Après la Tunisie et l’Egypte, la grogne gagne la Libye, le Yemen et Bahrein…

© Le Parisien

Ce jeudi est baptisé «journée de la colère» par la jeunesse libyenne qui s’en désormais ouvertement à Mouammar Kadhafi. A l’instar des autres capitales arabes, les jeunes de Libye s’y mettent aussi. Via le réseau social Facebook, ils demandent le départ du tyran de Tripoli à la tête du pays depuis plus de 40 ans. Ils appellent à manifester contre le régime ce jeudi.

Hier déjà, le régime de Kadhafi a dû user de la force pour disperser un rassemblement contre le pouvoir à Benghazi, à un millier de km de Tripoli, la capitale. Deuxième ville du pays, elle est désormais le théâtre d’affrontements avec la police, faisant une quarantaine de blessés mercredi.

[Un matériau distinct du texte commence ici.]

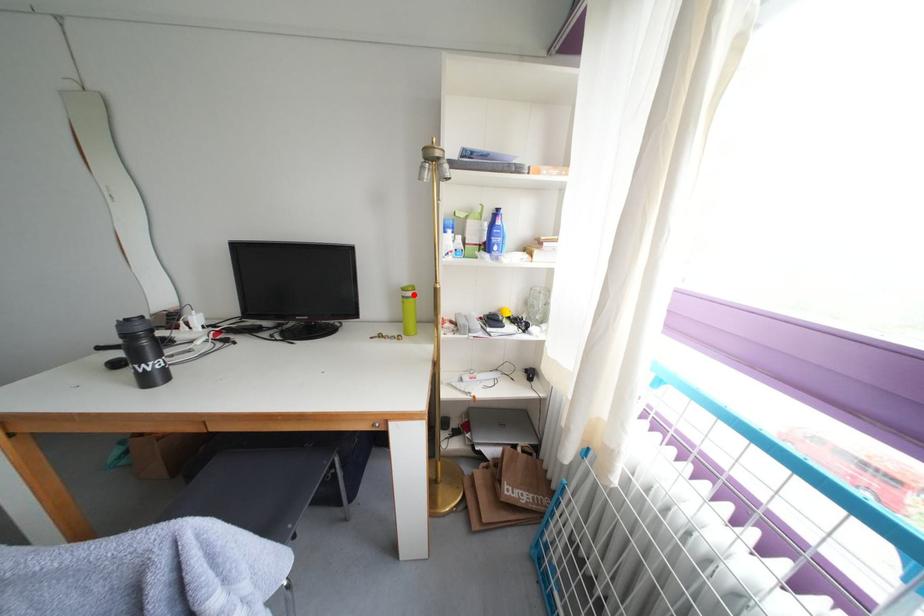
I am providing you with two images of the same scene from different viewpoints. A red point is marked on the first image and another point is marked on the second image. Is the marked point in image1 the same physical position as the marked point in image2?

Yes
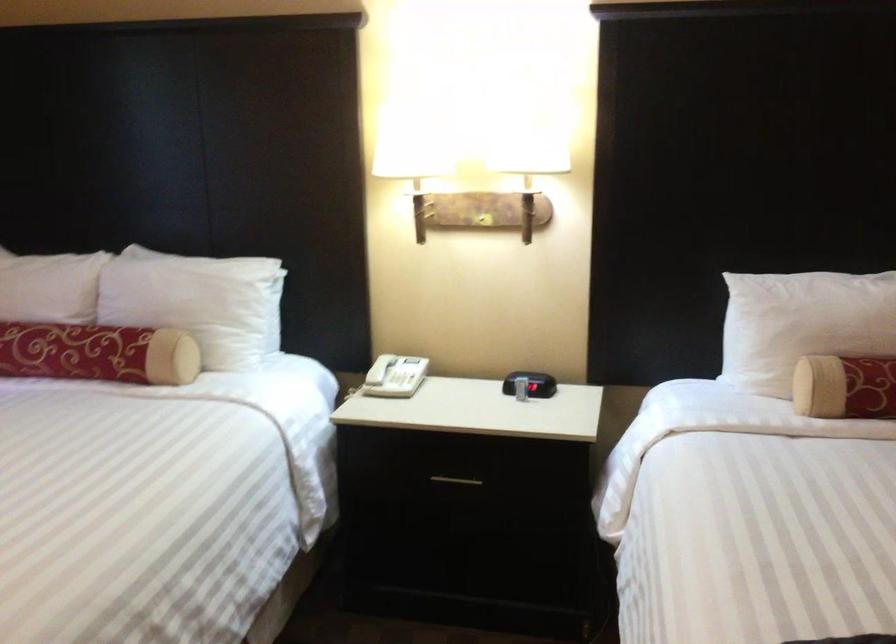
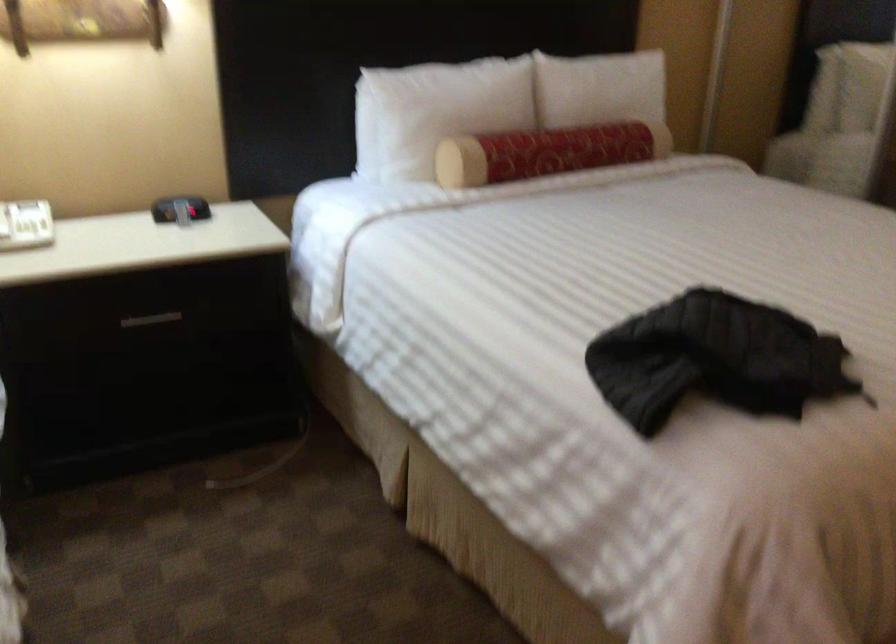
In the second image, find the point that corresponds to [514,381] in the first image.

(179, 209)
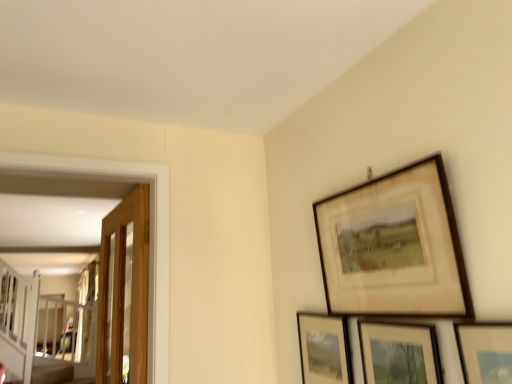
Question: Considering the relative sizes of matte black picture frame at lower right, the 4th picture frame positioned from the front, and wooden glass door at left in the image provided, is matte black picture frame at lower right, the 4th picture frame positioned from the front, smaller than wooden glass door at left?

Choices:
 (A) no
 (B) yes

Answer: (B)

Question: Is matte black picture frame at lower right, acting as the first picture frame starting from the back, turned away from wooden glass door at left?

Choices:
 (A) yes
 (B) no

Answer: (B)

Question: Is matte black picture frame at lower right, the 4th picture frame positioned from the front, closer to camera compared to wooden glass door at left?

Choices:
 (A) yes
 (B) no

Answer: (A)

Question: From a real-world perspective, is matte black picture frame at lower right, the 4th picture frame positioned from the front, on wooden glass door at left?

Choices:
 (A) yes
 (B) no

Answer: (B)

Question: Considering the relative sizes of matte black picture frame at lower right, acting as the first picture frame starting from the back, and wooden glass door at left in the image provided, is matte black picture frame at lower right, acting as the first picture frame starting from the back, taller than wooden glass door at left?

Choices:
 (A) no
 (B) yes

Answer: (A)

Question: Does point (128, 332) appear closer or farther from the camera than point (356, 294)?

Choices:
 (A) farther
 (B) closer

Answer: (A)

Question: Is wooden glass door at left inside or outside of wooden picture frame at upper right, which is counted as the second picture frame, starting from the front?

Choices:
 (A) inside
 (B) outside

Answer: (B)

Question: From a real-world perspective, is wooden glass door at left above or below wooden picture frame at upper right, the third picture frame when ordered from back to front?

Choices:
 (A) above
 (B) below

Answer: (B)

Question: Considering the relative positions of wooden glass door at left and wooden picture frame at upper right, the third picture frame when ordered from back to front, in the image provided, is wooden glass door at left to the left or to the right of wooden picture frame at upper right, the third picture frame when ordered from back to front,?

Choices:
 (A) left
 (B) right

Answer: (A)

Question: From the image's perspective, is wooden glass door at left located above or below matte black picture frame at lower right, acting as the first picture frame starting from the back?

Choices:
 (A) below
 (B) above

Answer: (B)

Question: Does point (138, 263) appear closer or farther from the camera than point (326, 362)?

Choices:
 (A) closer
 (B) farther

Answer: (B)

Question: Looking at the image, does wooden glass door at left seem bigger or smaller compared to matte black picture frame at lower right, the 4th picture frame positioned from the front?

Choices:
 (A) big
 (B) small

Answer: (A)

Question: Considering the relative positions of wooden glass door at left and matte black picture frame at lower right, the 4th picture frame positioned from the front, in the image provided, is wooden glass door at left to the left or to the right of matte black picture frame at lower right, the 4th picture frame positioned from the front,?

Choices:
 (A) left
 (B) right

Answer: (A)

Question: From a real-world perspective, is matte wooden picture frame at lower right, the first picture frame viewed from the front, above or below matte black picture frame at lower right, acting as the first picture frame starting from the back?

Choices:
 (A) below
 (B) above

Answer: (A)

Question: Based on their sizes in the image, would you say matte wooden picture frame at lower right, the 4th picture frame viewed from the back, is bigger or smaller than matte black picture frame at lower right, the 4th picture frame positioned from the front?

Choices:
 (A) small
 (B) big

Answer: (B)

Au moins quatre personnes ont trouvé la mort dans la ville d’Al Baïda, toujours dans l’est du pays, rapportent des sites d’opposition et des ONG libyennes, basés à l’étranger.

Le régime Kadhafi menace par SMS

Craignant des révoltes inspirées de ses voisins tunisiens, le colonel Kadhafi organise des manifestations en faveur de son régime dans plusieurs villes du pays. Mercredi soir, des SMS ont été envoyés par un mouvement étrange baptisé «les jeunes de la Libye» sur le réseau de téléphonie mobile, mettant en garde celui qui «oserait toucher aux quatre lignes rouges: Mouammar Kadhafi, l’intégrité territoriale, l’islam et la sécurité du pays». Mais cette menace ne semble pas faire peur à la jeunesse libyenne. La tâche sera rude pour les hommes de Kadhafi pour contrer la révolution du Jasmin qui gagne chaque jour la région.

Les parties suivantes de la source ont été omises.